Which lines in the records below contain the word "LIST"? Copy each one.
------
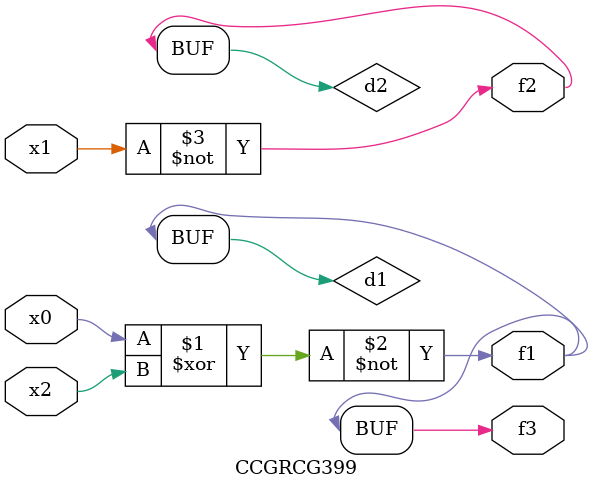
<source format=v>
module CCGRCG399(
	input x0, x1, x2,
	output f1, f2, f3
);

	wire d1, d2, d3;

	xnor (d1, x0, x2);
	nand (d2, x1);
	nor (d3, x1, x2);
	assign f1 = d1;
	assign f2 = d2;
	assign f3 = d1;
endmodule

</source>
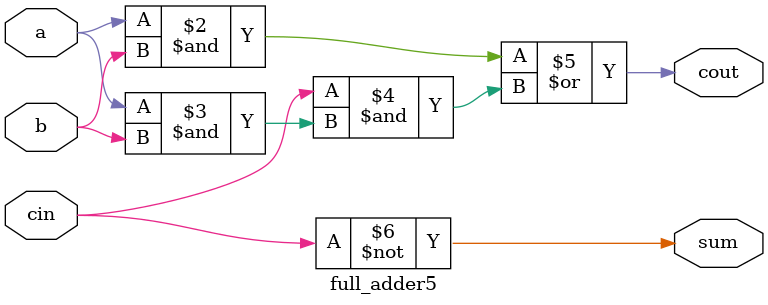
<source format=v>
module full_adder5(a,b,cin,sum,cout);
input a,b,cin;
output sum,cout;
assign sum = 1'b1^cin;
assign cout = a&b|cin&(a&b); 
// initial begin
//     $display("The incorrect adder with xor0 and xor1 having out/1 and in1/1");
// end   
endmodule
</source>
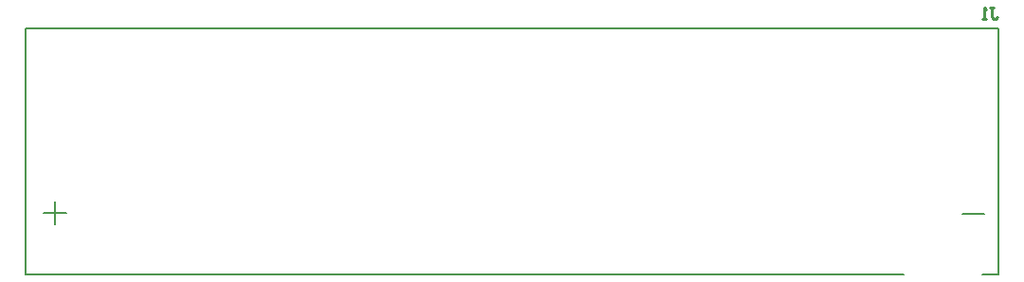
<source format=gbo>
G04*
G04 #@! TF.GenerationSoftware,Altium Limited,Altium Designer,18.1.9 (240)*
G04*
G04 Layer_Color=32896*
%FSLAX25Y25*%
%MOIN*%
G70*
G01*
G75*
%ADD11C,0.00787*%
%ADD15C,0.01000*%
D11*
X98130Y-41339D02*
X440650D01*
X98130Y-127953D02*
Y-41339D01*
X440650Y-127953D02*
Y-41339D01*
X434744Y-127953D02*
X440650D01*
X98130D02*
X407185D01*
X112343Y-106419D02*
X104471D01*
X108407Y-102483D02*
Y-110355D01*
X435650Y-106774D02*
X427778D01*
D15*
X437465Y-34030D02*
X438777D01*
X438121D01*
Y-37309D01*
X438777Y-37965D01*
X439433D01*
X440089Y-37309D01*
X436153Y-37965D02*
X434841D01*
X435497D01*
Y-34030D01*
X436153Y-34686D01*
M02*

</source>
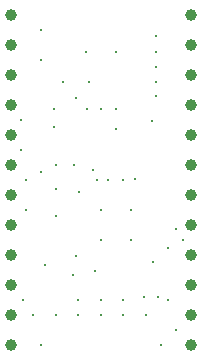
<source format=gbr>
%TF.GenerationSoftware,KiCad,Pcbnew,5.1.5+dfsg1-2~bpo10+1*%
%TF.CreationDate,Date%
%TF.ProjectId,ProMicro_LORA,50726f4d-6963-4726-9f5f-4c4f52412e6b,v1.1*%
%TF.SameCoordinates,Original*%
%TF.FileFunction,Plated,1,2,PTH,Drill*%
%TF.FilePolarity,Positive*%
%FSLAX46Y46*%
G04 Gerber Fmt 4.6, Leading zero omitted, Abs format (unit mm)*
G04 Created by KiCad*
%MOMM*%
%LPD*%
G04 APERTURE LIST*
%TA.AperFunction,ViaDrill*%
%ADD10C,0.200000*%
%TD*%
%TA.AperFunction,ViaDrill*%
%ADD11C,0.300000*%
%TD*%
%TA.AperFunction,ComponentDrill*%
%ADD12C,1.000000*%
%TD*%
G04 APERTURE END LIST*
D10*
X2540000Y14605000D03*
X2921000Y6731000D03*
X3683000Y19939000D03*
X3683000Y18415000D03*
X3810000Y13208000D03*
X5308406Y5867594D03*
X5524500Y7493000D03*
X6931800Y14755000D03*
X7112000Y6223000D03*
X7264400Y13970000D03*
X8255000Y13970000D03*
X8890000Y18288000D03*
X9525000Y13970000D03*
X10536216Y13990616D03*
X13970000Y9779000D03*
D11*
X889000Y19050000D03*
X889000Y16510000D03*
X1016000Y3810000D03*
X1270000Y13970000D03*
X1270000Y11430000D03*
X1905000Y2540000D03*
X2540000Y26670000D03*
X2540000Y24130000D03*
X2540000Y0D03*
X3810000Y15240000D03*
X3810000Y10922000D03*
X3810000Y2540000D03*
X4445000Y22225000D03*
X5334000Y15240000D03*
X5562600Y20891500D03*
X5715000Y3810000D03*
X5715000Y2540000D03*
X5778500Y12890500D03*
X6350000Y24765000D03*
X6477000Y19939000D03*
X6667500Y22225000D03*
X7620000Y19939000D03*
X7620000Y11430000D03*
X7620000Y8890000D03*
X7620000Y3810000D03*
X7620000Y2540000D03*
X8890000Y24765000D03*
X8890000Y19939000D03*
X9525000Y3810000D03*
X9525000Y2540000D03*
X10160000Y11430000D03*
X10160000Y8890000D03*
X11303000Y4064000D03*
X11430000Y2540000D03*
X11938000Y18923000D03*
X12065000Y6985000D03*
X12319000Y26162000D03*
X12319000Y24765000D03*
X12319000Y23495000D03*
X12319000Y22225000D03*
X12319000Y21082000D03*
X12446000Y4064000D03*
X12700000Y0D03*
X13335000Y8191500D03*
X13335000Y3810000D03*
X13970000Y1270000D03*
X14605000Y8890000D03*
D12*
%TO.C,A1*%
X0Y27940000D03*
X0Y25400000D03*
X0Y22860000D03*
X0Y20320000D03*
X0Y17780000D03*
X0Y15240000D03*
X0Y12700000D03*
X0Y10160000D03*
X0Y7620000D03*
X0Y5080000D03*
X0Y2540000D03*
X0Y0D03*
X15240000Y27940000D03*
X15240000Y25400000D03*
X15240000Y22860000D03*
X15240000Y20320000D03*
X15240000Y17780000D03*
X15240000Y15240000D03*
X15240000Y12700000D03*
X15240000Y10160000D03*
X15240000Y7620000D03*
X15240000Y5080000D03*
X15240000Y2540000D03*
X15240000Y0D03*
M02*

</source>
------
Exercise answer:
G04 APERTURE LIST*
G04 APERTURE END LIST*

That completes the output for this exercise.